The 8 x 60 minute series, he said, is not about pure morality, but “distorted morality” and that the “greatest good for the greatest number” was a key theme – “vigilantism by any other name”

“It was clearly a conscious decision to place three women at the heart of this series; these are women that men would want take out for a beer. The boss, Maclaren, appears in a supervisory role. He’s a deliberate cypher as an antagonist, because you need to kick against somebody. You have to have somebody who knows this team well, yet doesn’t know them at all. That makes for a really comic formula because Maclaren never knows what Deering is going to do next.

“As for Deering, I always imagined her dad brought her up with the police force. Her dad died in the line of duty and that is the spirit of her governance. She governs like a bloke with the politics of a female.

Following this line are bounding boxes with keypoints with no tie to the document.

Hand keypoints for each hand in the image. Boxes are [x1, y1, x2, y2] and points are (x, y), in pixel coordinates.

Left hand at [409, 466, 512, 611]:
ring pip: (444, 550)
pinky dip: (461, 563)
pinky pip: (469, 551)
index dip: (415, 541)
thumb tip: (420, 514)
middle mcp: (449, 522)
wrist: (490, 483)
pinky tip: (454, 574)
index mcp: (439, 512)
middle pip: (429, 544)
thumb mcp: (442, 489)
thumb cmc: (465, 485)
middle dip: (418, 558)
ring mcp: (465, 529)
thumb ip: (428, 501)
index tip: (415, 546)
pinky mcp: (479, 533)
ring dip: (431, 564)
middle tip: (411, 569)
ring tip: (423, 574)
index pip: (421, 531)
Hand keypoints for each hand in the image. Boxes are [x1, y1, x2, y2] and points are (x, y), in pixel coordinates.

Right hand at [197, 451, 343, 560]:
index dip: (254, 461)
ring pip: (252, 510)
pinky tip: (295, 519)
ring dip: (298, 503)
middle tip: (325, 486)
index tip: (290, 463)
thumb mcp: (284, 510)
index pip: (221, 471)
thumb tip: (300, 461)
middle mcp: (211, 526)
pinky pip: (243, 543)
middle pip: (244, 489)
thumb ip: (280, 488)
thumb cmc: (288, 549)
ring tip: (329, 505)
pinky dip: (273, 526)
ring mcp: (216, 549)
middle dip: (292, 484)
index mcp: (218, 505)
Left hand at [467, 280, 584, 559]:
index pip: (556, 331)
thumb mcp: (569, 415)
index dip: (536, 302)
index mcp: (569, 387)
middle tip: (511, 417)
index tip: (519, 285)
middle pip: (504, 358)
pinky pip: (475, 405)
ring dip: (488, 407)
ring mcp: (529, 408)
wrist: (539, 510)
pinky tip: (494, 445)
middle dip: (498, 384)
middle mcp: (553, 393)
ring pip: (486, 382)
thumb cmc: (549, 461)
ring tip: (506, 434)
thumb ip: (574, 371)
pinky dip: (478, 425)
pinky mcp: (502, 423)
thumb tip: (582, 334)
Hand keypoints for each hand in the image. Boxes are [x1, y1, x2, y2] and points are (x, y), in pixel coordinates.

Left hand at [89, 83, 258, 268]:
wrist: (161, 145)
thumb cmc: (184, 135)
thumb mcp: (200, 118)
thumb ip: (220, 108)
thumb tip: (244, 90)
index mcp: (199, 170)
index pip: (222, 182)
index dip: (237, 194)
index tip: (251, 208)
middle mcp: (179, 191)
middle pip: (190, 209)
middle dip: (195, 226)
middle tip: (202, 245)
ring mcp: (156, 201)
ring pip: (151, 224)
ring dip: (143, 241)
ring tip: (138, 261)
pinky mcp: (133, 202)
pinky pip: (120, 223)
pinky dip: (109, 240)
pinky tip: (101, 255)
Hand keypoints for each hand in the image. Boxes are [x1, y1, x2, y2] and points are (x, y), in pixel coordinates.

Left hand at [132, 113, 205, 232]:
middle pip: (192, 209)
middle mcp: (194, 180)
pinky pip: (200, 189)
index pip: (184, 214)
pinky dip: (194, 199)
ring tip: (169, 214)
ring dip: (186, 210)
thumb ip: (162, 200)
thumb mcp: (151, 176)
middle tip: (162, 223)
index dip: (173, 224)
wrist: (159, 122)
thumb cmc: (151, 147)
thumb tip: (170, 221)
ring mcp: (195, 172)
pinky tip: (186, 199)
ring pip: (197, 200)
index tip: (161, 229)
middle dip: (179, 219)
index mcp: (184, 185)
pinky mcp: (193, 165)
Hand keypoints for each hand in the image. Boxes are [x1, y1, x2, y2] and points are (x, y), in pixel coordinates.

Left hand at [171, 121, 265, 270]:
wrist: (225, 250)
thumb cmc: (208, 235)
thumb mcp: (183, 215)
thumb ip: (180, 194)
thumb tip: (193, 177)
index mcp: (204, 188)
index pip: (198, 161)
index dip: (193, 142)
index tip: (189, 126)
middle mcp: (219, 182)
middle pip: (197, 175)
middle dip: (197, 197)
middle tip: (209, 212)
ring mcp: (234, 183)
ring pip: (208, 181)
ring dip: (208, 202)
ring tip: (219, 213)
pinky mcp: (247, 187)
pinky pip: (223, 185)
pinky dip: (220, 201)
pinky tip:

“I love watching people being good at their job. I remember I used to watch Casualty when all they did was bitch about the agency nurses and I’d shout “go get another job.” I don’t want to watch people moaning about their occupation on TV – it’s like being haunted by your eight-hour shift isn’t it?! We deliberately didn’t want that.”

The dialogue within the series is described as “interrogation, interpersonal interrogation.” This was deliberate because Abbott said there wasn’t space to delve deeply into anyone’s character.

“I want to, but we haven’t had time this series because it goes like a bullet! I hope it’s a fantastic overture of what No Offence will be in a few years.”

So, is it comedy, or is drama?

“You can’t call it a comedy, as it’s as dark as can be…and it gets darker and darker. But we’re not plunging the audience into it – I think it’s a really powerful piece of seduction from episode 1 to episode 8, with one of the toughest through storylines about the murders of young women with Down’s syndrome. I often wonder why the f**k I landed upon these storylines for No Offence, because it was one of the hardest things to write. And there you go: there’s your answer.

“I don’t write for shock value. In No Offence we were looking for invention. I think all crimes have been seen on television before, whether on the News At Ten or in a drama. But No Offence isn’t about whether you’ve seen them before, it’s about the attitude towards them. We’ve done it with such dignity and humanity. The authenticity in No Offence is unbreakable. It might take a while for people to realise what that is, but after 60 minutes I defy for anybody to put it down….It’s a five course meal by anybody’s description.”

No Offence starts on Channel 4 in May.